[RECORDS SUPPLIED Boundary: Start]

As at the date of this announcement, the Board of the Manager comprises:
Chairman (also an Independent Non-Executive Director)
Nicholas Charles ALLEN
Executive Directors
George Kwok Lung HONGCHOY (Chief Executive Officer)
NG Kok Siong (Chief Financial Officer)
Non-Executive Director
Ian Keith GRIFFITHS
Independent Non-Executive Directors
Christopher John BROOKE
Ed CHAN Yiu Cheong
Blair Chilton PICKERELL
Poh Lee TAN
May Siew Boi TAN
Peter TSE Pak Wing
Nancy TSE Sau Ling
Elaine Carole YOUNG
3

[RECORDS SUPPLIED Boundary: End]
[RECORDS SUPPLIED Boundary: Start]

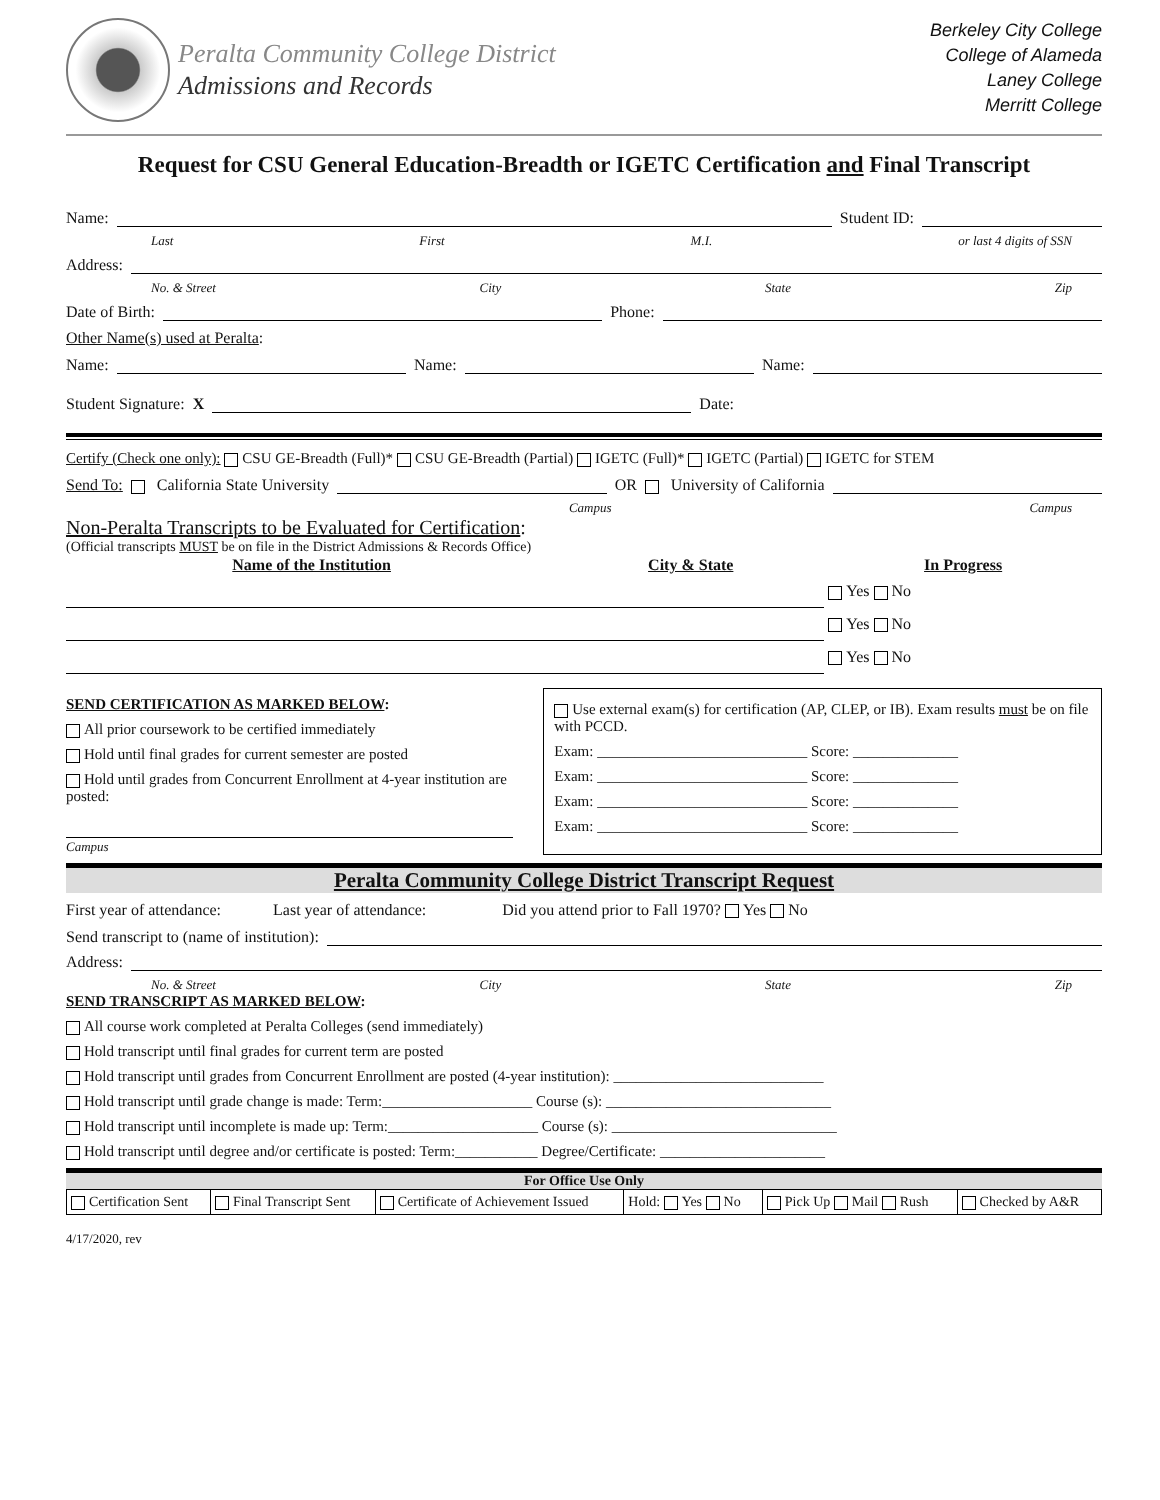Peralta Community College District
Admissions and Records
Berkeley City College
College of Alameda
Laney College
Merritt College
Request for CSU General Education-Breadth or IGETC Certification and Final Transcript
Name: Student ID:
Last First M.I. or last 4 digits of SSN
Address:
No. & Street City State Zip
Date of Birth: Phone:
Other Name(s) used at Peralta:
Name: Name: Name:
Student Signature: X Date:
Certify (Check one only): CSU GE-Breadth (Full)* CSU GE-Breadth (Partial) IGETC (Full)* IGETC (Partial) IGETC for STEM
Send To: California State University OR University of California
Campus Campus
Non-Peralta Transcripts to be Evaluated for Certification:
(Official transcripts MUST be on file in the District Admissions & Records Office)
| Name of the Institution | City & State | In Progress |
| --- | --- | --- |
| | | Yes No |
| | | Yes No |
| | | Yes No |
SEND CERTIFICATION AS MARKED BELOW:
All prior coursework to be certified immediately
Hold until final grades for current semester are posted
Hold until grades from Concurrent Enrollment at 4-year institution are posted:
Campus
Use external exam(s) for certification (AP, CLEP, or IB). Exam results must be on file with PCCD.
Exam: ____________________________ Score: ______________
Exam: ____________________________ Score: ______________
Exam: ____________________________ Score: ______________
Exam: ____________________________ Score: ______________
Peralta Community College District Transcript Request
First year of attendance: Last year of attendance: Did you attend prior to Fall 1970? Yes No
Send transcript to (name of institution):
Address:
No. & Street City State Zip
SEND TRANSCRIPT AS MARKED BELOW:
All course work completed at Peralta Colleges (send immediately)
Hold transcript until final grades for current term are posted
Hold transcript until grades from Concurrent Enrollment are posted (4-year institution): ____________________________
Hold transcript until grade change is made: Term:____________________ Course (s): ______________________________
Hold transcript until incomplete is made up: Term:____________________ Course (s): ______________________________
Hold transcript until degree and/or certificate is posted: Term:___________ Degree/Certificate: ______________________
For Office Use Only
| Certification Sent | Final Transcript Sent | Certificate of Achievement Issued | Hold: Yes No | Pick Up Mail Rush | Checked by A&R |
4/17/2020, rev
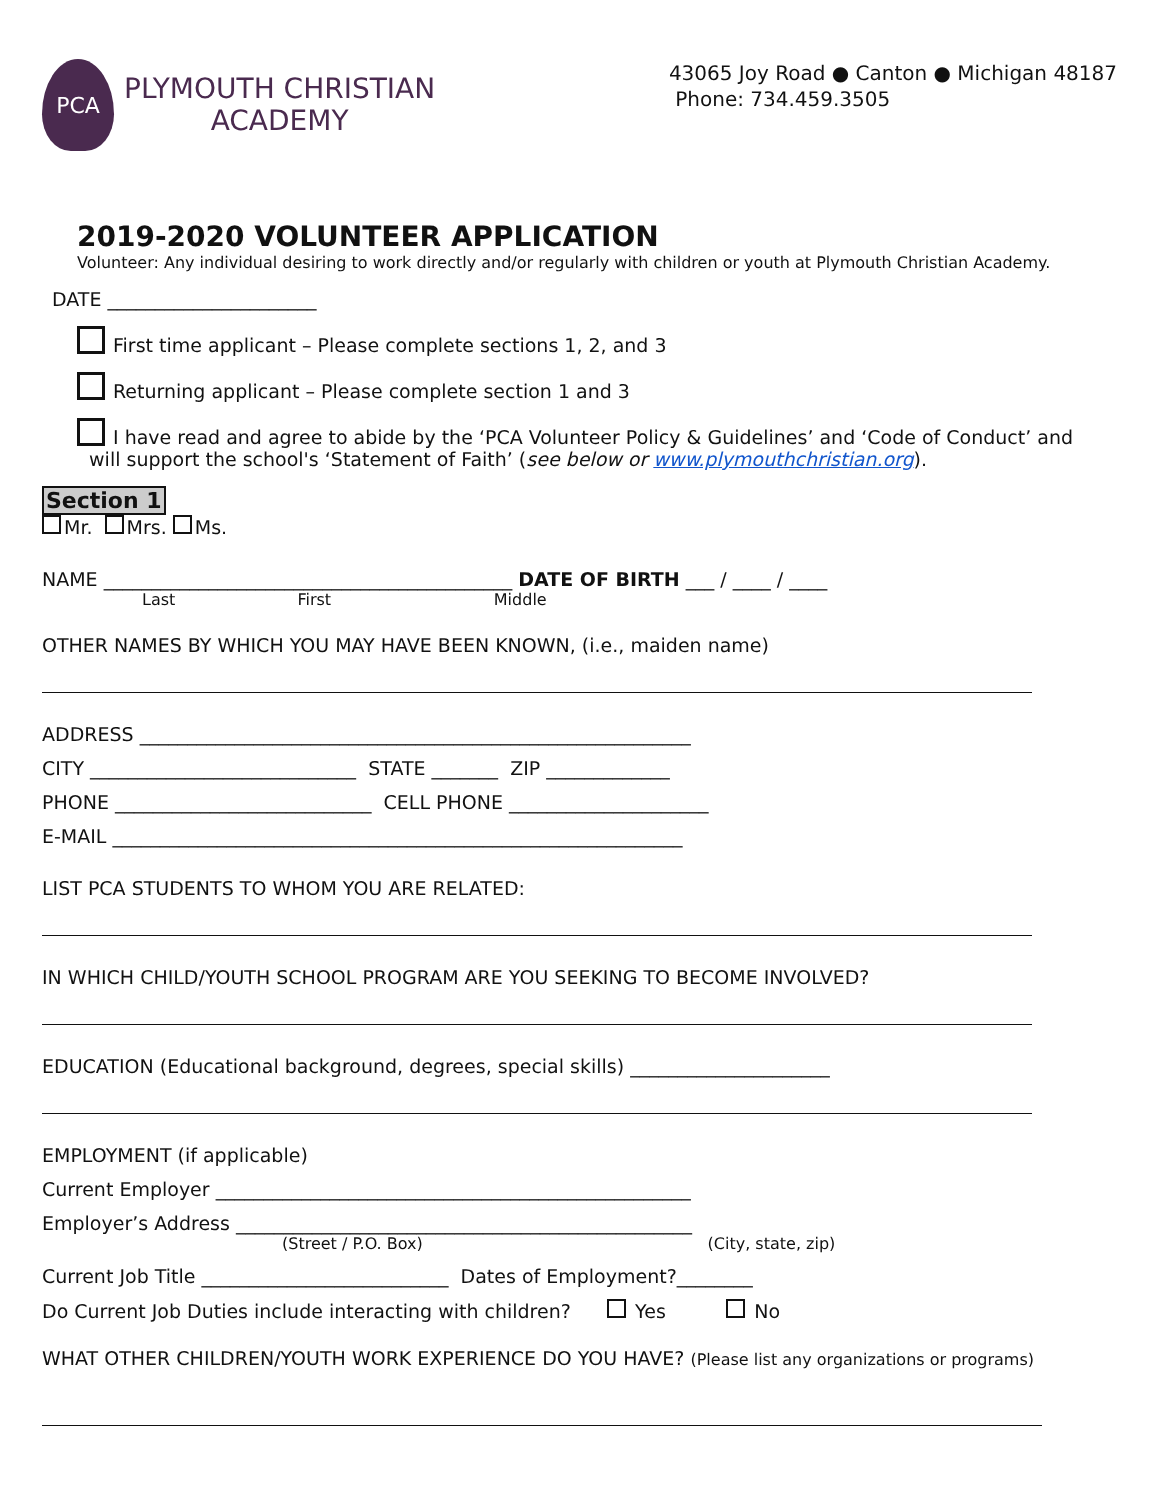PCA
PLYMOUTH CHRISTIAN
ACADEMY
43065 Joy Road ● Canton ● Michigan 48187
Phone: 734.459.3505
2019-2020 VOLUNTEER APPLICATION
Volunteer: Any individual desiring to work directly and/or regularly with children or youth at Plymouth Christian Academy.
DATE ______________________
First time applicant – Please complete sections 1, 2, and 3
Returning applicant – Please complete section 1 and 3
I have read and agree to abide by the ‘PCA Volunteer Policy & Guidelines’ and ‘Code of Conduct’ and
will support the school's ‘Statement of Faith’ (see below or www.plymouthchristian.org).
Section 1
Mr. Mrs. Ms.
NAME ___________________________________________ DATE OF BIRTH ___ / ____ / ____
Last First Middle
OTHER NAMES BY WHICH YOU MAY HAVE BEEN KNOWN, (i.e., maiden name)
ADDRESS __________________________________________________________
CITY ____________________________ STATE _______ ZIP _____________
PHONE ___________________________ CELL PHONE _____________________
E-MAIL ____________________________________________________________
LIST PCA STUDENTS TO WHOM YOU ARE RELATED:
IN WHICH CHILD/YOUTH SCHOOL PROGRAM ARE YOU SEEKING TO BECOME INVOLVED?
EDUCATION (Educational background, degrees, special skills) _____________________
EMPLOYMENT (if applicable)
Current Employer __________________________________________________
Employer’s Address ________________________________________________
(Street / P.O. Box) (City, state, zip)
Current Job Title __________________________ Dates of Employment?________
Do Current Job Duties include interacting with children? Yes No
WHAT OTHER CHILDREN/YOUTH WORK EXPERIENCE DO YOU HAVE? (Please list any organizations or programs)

[RECORDS SUPPLIED Boundary: End]
[RECORDS SUPPLIED Boundary: Start]

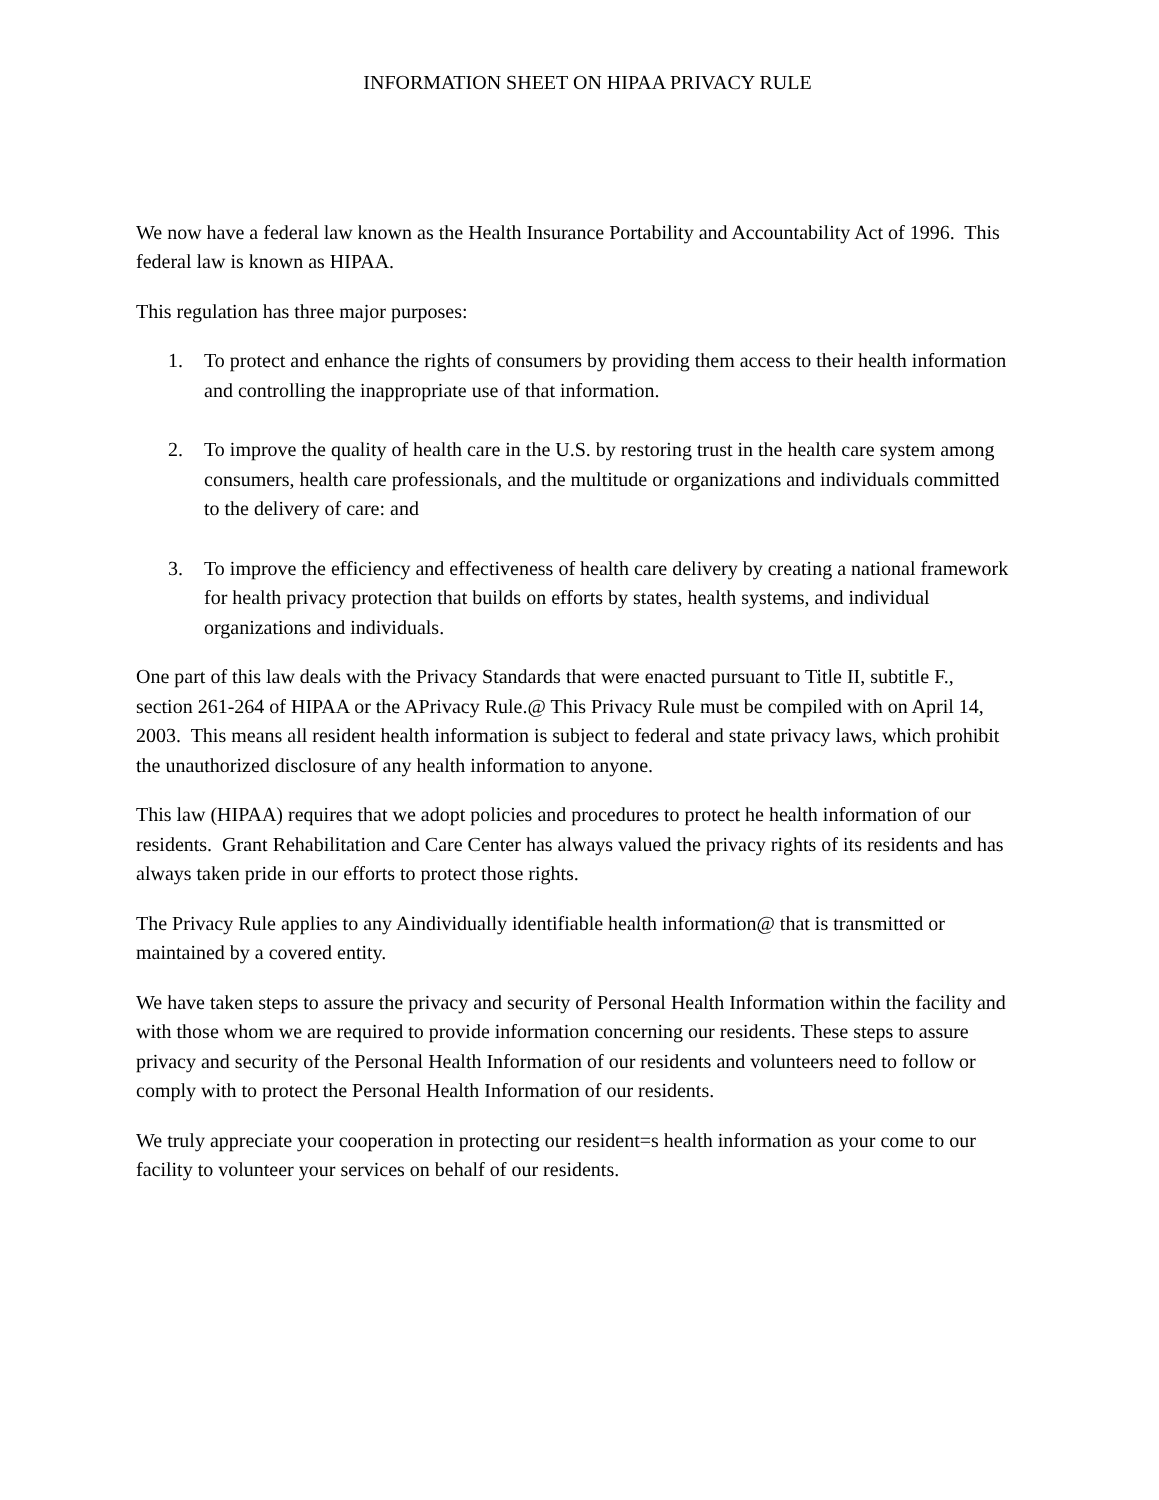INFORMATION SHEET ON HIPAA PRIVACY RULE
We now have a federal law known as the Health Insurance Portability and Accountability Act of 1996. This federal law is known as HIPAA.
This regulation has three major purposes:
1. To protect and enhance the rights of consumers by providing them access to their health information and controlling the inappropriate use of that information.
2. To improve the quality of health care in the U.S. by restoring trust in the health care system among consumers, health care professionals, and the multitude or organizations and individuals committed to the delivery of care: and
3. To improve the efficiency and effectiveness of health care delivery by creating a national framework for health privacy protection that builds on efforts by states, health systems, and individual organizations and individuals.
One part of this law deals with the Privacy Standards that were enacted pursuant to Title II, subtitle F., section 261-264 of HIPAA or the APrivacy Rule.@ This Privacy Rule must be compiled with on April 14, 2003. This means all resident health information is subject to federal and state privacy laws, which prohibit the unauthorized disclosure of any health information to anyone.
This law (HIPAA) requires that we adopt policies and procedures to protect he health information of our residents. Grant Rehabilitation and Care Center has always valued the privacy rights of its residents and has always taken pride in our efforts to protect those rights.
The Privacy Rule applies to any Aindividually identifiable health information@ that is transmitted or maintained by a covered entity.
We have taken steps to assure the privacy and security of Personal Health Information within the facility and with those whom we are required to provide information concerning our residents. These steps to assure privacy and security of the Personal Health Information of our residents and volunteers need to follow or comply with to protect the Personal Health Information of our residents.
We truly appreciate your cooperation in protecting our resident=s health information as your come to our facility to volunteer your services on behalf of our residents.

[RECORDS SUPPLIED Boundary: End]

> WHAT TO PRODUCE
Would you output, from the records above, exactly the run of lines that starts at the line containing "will support the" and ends at the line containing "WHAT OTHER CHILDREN/YOUTH", and only that run?

> EXERCISE SOLUTION
will support the school's ‘Statement of Faith’ (see below or www.plymouthchristian.org).
Section 1
Mr. Mrs. Ms.
NAME ___________________________________________ DATE OF BIRTH ___ / ____ / ____
Last First Middle
OTHER NAMES BY WHICH YOU MAY HAVE BEEN KNOWN, (i.e., maiden name)
ADDRESS __________________________________________________________
CITY ____________________________ STATE _______ ZIP _____________
PHONE ___________________________ CELL PHONE _____________________
E-MAIL ____________________________________________________________
LIST PCA STUDENTS TO WHOM YOU ARE RELATED:
IN WHICH CHILD/YOUTH SCHOOL PROGRAM ARE YOU SEEKING TO BECOME INVOLVED?
EDUCATION (Educational background, degrees, special skills) _____________________
EMPLOYMENT (if applicable)
Current Employer __________________________________________________
Employer’s Address ________________________________________________
(Street / P.O. Box) (City, state, zip)
Current Job Title __________________________ Dates of Employment?________
Do Current Job Duties include interacting with children? Yes No
WHAT OTHER CHILDREN/YOUTH WORK EXPERIENCE DO YOU HAVE? (Please list any organizations or programs)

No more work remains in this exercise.